Und schließlich wollen wir jetzt darauf hinwirken, dass die Preise für Grund und Boden nicht durch die Decke schießen. Hier ist eine Steuerung notwendig. Denn die Preise für Bauland sind in Bielefeld in den letzten zwei Jahren deutlich angestiegen und bewirken eine Verteuerung des Wohnens. Deshalb hat der Rat auf meinen Vorschlag im Juli einen Beschluss zur Bielefelder Baulandstrategie gefasst. Danach wird es in Bielefeld größere Baulandentwicklungen (> 1 ha) nur noch geben, wenn mindestens 50 Prozent der Fläche zuvor an die Stadt bzw. deren Gesellschaft (BBVG) veräußert werden. Der Erwerbspreis wird ausgehend vom bestehenden Bodenrichtwert abzüglich der Kosten der Baulandentwicklung ermittelt. Das bewirkt die gewollte Kostendämpfung. Denn der spätere Verkaufspreis braucht dann den aktuellen Bodenrichtwert nicht zu übersteigen. Außerdem sollen die von der Stadt erworbenen Flächen nicht einfach nach dem Höchstgebot verkauft werden. Es sollen vielmehr auch andere Kriterien berücksichtigt werden. So kann die Stadt von Projekt zu Projekt entscheiden, ob sie vor allem preisgünstigen Wohnraum oder aber Wohnraum für besondere Zielgruppen wie z. B. Studierende, Mehrgenerationenwohnprojekte, Menschen mit Behinderungen, Senioren, junge Familien entwickeln will.  

 

Eine solche moderne Baulandstrategie wird mit Abweichungen im Detail in vielen Städten angewandt, um die Preisentwicklung zu dämpfen. Es gibt sie beispielsweise in Münster, Ulm und München genauso wie in Steinhagen, Werther, Gütersloh oder Herford. Die Beispiele aus anderen Städten zeigen: es funktioniert. Die Preisentwicklung wird gebremst. Die Spekulanten werden gestoppt.  

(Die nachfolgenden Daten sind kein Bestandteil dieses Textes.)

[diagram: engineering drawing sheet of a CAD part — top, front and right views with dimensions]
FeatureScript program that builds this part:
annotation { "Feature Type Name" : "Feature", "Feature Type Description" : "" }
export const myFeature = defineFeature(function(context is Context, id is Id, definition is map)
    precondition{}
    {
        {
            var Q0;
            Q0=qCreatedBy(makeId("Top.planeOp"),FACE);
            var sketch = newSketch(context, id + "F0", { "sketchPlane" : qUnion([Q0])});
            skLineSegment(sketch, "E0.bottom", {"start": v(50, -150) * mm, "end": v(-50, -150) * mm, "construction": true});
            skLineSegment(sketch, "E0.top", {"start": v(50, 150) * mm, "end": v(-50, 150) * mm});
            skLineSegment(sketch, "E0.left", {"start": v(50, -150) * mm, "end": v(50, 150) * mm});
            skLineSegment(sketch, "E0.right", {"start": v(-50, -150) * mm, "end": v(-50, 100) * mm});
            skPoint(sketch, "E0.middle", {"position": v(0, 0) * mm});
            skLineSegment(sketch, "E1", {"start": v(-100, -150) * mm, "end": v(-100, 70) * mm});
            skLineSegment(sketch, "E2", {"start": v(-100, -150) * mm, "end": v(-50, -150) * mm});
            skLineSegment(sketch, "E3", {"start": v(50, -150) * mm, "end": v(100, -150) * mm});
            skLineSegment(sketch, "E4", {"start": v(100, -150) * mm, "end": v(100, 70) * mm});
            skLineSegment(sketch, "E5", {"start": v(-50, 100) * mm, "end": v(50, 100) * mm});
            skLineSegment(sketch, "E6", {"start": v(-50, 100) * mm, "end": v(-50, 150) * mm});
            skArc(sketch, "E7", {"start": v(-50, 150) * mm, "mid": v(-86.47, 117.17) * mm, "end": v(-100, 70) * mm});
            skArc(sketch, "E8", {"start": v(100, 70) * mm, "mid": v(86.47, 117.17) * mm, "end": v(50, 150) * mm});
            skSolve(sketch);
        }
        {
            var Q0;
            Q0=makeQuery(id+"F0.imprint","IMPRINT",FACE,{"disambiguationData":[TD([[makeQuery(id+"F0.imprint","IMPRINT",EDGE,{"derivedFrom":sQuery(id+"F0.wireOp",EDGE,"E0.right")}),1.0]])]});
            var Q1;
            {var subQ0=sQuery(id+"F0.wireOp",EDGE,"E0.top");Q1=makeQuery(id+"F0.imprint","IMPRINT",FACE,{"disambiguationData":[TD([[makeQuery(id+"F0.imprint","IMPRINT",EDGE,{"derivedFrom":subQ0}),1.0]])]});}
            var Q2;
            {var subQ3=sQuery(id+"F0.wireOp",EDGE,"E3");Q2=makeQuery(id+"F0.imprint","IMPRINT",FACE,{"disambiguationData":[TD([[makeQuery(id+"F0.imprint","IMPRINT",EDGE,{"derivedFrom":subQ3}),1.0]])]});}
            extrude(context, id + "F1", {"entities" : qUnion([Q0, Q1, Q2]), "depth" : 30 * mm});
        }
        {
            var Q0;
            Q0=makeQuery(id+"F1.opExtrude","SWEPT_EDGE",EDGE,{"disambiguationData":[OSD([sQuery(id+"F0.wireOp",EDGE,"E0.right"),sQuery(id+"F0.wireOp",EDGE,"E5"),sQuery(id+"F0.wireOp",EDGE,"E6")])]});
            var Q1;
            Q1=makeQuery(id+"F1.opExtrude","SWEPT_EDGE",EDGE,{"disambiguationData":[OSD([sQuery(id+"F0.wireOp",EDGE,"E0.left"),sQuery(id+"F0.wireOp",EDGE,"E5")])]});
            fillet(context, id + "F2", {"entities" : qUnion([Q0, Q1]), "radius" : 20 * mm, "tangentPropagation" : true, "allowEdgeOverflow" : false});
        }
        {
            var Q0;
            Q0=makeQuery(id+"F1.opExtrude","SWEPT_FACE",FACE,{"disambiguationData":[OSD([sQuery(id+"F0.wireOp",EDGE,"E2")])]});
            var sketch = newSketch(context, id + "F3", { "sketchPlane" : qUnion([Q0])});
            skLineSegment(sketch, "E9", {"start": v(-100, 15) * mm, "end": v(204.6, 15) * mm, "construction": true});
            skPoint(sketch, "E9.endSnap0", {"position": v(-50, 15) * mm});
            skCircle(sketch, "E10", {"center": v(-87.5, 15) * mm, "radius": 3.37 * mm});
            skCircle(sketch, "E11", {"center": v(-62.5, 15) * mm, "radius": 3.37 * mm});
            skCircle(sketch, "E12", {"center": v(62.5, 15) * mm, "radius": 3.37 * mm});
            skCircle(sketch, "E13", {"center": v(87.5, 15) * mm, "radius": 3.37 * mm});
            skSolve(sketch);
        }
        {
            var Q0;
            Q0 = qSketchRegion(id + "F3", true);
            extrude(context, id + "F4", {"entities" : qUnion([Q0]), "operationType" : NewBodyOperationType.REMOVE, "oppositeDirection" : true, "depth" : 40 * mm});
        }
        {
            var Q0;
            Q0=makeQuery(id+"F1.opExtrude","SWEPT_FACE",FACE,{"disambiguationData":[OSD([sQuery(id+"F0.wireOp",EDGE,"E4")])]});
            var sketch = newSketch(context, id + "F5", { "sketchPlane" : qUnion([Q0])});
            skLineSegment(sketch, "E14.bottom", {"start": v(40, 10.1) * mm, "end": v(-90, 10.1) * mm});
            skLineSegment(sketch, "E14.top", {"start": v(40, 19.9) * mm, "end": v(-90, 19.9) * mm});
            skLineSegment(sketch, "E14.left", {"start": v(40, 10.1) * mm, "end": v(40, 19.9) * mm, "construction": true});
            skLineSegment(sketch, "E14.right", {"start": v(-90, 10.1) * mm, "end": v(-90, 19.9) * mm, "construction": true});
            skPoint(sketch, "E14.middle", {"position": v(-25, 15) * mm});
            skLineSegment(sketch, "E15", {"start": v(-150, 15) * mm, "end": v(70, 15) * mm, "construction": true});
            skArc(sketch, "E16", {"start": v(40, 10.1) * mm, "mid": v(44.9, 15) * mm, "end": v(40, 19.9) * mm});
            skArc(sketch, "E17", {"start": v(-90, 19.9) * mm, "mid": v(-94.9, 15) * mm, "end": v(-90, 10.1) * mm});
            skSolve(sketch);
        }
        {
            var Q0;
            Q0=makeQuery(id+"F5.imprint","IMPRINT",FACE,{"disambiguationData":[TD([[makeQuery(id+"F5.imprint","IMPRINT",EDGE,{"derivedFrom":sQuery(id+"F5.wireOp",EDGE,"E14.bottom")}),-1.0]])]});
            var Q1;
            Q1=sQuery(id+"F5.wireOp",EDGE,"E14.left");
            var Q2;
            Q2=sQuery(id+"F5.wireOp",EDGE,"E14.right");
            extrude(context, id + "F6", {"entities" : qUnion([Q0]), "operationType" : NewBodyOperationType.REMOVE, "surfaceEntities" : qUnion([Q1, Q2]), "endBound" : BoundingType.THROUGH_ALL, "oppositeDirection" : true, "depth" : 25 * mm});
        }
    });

Aber auch bei diesem Instrument gilt: Die Wirkung wird sich erst nach einer Übergangszeit zeigen. Doch was in Münster gelungen ist, sollte doch wohl auch in Bielefeld gelingen. 

Bedauerlich ist, dass in Bielefeld die moderne Baulandstrategie nicht – wie in anderen Städten - von allen Parteien getragen wird. Es war versucht worden, alle einzubeziehen und es wurden auch Impulse von allen Seiten aufgenommen. Möglicherweise erlaubt aber der bald startende Kommunalwahlkampf nicht mehr allen, eine gute Politik auch zu unterstützen. Schade.     

Wahlkampfüberlegungen dürfen nicht von guter Arbeit abhalten. Es ist das Ziel der Stadt, die jährlichen Fertigstellungszahlen von durchschnittlich 860 Wohneinheiten (2009 bis 2018) auf 1.300 Wohneinheiten zu steigern. Davon sollen 350 Wohneinheiten zu dem öffentlich geförderten Wohnungsbau gehören. Wir haben die Bedarfe erkannt und die richtigen Instrumente vorbereitet. Jetzt geht es an die Umsetzung, damit auch in Zukunft alle in Bielefeld ihr Zuhause finden.